Source text:
/---

Hungary’s prime minister has labeled the EU’s plan to make access to funding conditional on the maintenance of the rule of law as “blackmail.” He then likened Brussels to the Soviet Union.
Viktor Orban, the Hungarian PM, told state radio on Friday that his country cannot accept EU plans to link access to European funds with the rule of law criteria.
On November 5, European leaders agreed that the next seven-year budget cycle would be conditional on the rule of law. Meaning that if the budget as a whole is accepted by a member state, the EU will be able to cut funding to governments that don’t respect the rule of law.
The PM said that he spoke to German Chancellor Angela Merkel on Thursday and reaffirmed his objections to the plan.
He told Merkel that if this regulation, tabled by the European Parliament and the German presidency, is passed, “then we have made Soviet Union out of the EU.”
Orban supplemented his remarks by saying it was customary for the Soviet Union to subjectively impose conditions to punish republics and communist governments.
Stopping short of threatening to veto the budget, Orban said draft proposals were “without objective criteria … they want to blackmail countries on an ideological basis.”
Hungary is supported by Poland’s PM Mateusz Morawiecki in its opposition to the EU’s draft regulation.
On Thursday, Morawiecki said that he had written to EU leaders to tell them that Poland could not accept the proposals.
“Discretionary mechanisms, based on arbitrary, politically motivated criteria, cannot be accepted because they do not take into account the essential, substantive aspects of European law,” he wrote on Facebook.
Negotiations for the 2021-2027 budget are still ongoing. The package of a total of €1.8 trillion will be the largest ever financed through the EU budget, and looks to rebuild the European economy after the Covid-19 crisis.

\---

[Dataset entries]
/---

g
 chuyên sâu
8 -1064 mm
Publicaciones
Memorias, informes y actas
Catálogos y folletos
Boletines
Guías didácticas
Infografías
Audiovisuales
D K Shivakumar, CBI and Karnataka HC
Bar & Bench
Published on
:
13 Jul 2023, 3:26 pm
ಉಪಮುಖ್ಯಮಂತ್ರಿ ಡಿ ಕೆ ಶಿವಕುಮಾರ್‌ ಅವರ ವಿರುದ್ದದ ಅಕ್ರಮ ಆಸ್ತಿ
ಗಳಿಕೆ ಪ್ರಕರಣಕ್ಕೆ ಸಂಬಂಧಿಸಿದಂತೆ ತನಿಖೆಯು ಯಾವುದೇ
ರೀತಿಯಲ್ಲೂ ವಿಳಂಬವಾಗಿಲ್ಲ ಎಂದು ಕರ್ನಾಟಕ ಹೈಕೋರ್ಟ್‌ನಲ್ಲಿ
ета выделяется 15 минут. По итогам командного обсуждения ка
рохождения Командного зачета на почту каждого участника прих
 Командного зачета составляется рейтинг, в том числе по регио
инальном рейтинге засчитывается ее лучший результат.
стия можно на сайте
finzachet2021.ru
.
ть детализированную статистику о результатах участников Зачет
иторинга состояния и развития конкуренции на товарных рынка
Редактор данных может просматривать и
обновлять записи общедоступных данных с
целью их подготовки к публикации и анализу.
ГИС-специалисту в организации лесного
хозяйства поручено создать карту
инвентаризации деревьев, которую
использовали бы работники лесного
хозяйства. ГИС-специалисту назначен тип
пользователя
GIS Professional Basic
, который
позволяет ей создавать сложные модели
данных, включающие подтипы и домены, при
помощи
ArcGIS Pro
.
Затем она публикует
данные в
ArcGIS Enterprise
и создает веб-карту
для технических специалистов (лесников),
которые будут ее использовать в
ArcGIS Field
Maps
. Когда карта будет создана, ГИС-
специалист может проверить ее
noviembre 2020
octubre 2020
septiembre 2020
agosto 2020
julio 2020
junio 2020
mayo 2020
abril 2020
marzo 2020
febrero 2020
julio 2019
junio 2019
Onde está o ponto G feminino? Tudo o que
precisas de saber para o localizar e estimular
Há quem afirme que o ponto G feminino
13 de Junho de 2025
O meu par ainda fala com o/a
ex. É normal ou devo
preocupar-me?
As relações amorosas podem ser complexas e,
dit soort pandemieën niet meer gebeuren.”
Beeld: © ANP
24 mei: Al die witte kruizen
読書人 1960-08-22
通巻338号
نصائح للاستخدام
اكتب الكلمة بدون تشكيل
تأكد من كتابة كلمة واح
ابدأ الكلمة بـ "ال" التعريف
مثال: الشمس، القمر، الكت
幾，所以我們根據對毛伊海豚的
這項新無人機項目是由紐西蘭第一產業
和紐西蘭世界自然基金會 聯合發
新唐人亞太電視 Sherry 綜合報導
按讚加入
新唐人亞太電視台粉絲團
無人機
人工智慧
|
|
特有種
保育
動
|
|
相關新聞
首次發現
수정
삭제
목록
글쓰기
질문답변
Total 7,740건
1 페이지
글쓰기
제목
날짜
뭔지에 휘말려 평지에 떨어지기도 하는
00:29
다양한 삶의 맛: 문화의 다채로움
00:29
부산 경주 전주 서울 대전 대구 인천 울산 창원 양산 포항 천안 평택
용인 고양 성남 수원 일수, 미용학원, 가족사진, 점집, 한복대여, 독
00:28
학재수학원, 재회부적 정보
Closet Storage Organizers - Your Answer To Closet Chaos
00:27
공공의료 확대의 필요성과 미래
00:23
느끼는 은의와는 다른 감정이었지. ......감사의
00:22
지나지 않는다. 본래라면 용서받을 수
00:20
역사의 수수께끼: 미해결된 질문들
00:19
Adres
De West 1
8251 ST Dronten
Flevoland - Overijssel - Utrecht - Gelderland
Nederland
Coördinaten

\---

Parts of the exercise:
a) For each statement, answer yes or no according to the article on Hungary's opposition to EU rule-of-law funding conditions, and quote the exact words of the article that decide it. (i) Orban spoke with Angela Merkel on Thursday. (ii) Orban threatened to veto the budget. (iii) The budget package totals €1.8 trillion.
b) Quote the part of the article on Hungary's opposition to EU rule-of-law funding conditions that opens with the words containing "Stopping short of" and closes with "EU’s draft regulation.".
The material above stands apart from the article and is unrelated to it.

Solutions to each task:
a)
(i) Yes: "he spoke to German Chancellor Angela Merkel on Thursday"
(ii) No: "Stopping short of threatening to veto the budget"
(iii) Yes: "The package of a total of €1.8 trillion"

b)
Stopping short of threatening to veto the budget, Orban said draft proposals were “without objective criteria … they want to blackmail countries on an ideological basis.”
Hungary is supported by Poland’s PM Mateusz Morawiecki in its opposition to the EU’s draft regulation.